[SOURCE DOCUMENT]
***

§ 63.1257 Test methods and compliance procedures.
(a) General. Except as specified in paragraph (a)(5) of this section, the procedures specified in paragraphs (c), (d), (e), and (f) of this section are required to demonstrate initial compliance with §§ 63.1253, 63.1254, 63.1256, and 63.1252(e), respectively. The provisions in paragraphs (a)(2) and (3) apply to performance tests that are specified in paragraphs (c), (d), and (e) of this section. The provisions in paragraph (a)(5) of this section are used to demonstrate initial compliance with the alternative standards specified in §§ 63.1253(d) and 63.1254(c). The provisions in paragraph (a)(6) of this section are used to comply with the outlet concentration requirements specified in §§ 63.1253(c), 63.1254(a)(2)(i), and (a)(3)(ii)(B), 63.1254(b)(i), and 63.1256(h)(2). Performance tests shall be conducted under such conditions representative of performance of the affected source for the period being tested. Upon request, the owner or operator shall make available to the Administrator such records as may be necessary to determine the conditions of performance tests.
(1) Design evaluation. To demonstrate that a control device meets the required control efficiency, a design evaluation must address the composition and organic HAP concentration of the vent stream entering the control device. A design evaluation also must address other vent stream characteristics and control device operating parameters as specified in any one of paragraphs (a)(1) (i) through (vi) of this section, depending on the type of control device that is used. If the vent stream is not the only inlet to the control device, the efficiency demonstration also must consider all other vapors, gases, and liquids, other than fuels, received by the control device.
(i) For an enclosed combustion device used to comply with the provisions of 63.1253 (b)(2) or (c)(2), or 63.1256(h)(2)(i)(C) with a minimum residence time of 0.5 seconds and a minimum temperature of 760 °C, the design evaluation must document that these conditions exist.
(ii) For a combustion control device that does not satisfy the criteria in paragraph (a)(1)(i) of this section, the design evaluation must document control efficiency and address the following characteristics, depending on the type of control device:
(A) For a thermal vapor incinerator, the design evaluation must consider the autoignition temperature of the organic HAP, must consider the vent stream flow rate, and must establish the design minimum and average temperature in the combustion zone and the combustion zone residence time.
(B) For a catalytic vapor incinerator, the design evaluation shall consider the vent stream flow rate and shall establish the design minimum and average temperatures across the catalyst bed inlet and outlet.

***

[DATA BELOW]
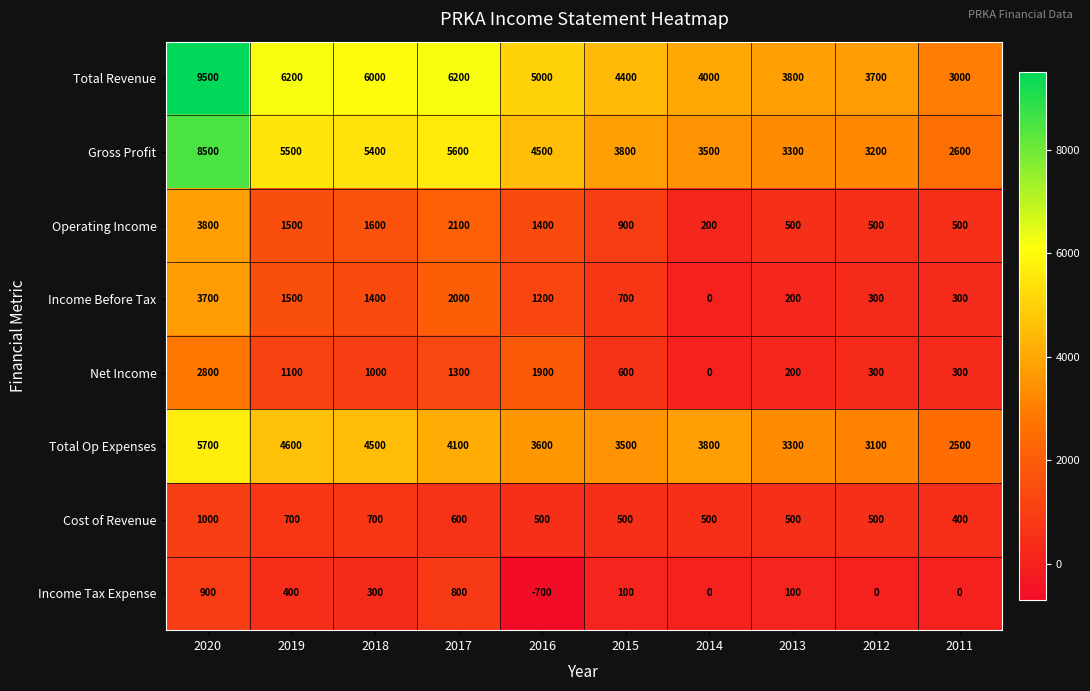

At which label is Operating Income closest to 2000?

2017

***

[PROBLEM 1] Rewrite the paragraph of the test methods section that begins "(1) Design evaluation." as a bulleted list, keeping its main facts.
[PROBLEM 2] According to the test methods section, what minimum residence time and minimum temperature must a design evaluation document for an enclosed combustion device?
[PROBLEM 3] Continue the test methods section from the end of its last sentence.
The material has no connection to the test methods section.

[EXPECTED ANSWER 1]
- A design evaluation showing that a control device meets the required control efficiency must address the composition and organic HAP concentration of the vent stream entering the device.
- It must also address other vent stream characteristics and control device operating parameters, as specified in any one of paragraphs (a)(1)(i) through (vi), depending on the type of control device used.
- If the vent stream is not the only inlet to the control device, the efficiency demonstration must also consider all other vapors, gases, and liquids the device receives, other than fuels.

[EXPECTED ANSWER 2] A minimum residence time of 0.5 seconds and a minimum temperature of 760 °C.

[EXPECTED ANSWER 3]
(C) For a boiler or process heater, the design evaluation shall consider the vent stream flow rate; shall establish the design minimum and average flame zone temperatures and combustion zone residence time; and shall describe the method and location where the vent stream is introduced into the flame zone.
(iii) For a condenser, the design evaluation shall consider the vent stream flow rate, relative humidity, and temperature and shall establish the design outlet organic HAP compound concentration level, design average temperature of the condenser exhaust vent stream, and the design average temperatures of the coolant fluid at the condenser inlet and outlet. The temperature of the gas stream exiting the condenser must be measured and used to establish the outlet organic HAP concentration.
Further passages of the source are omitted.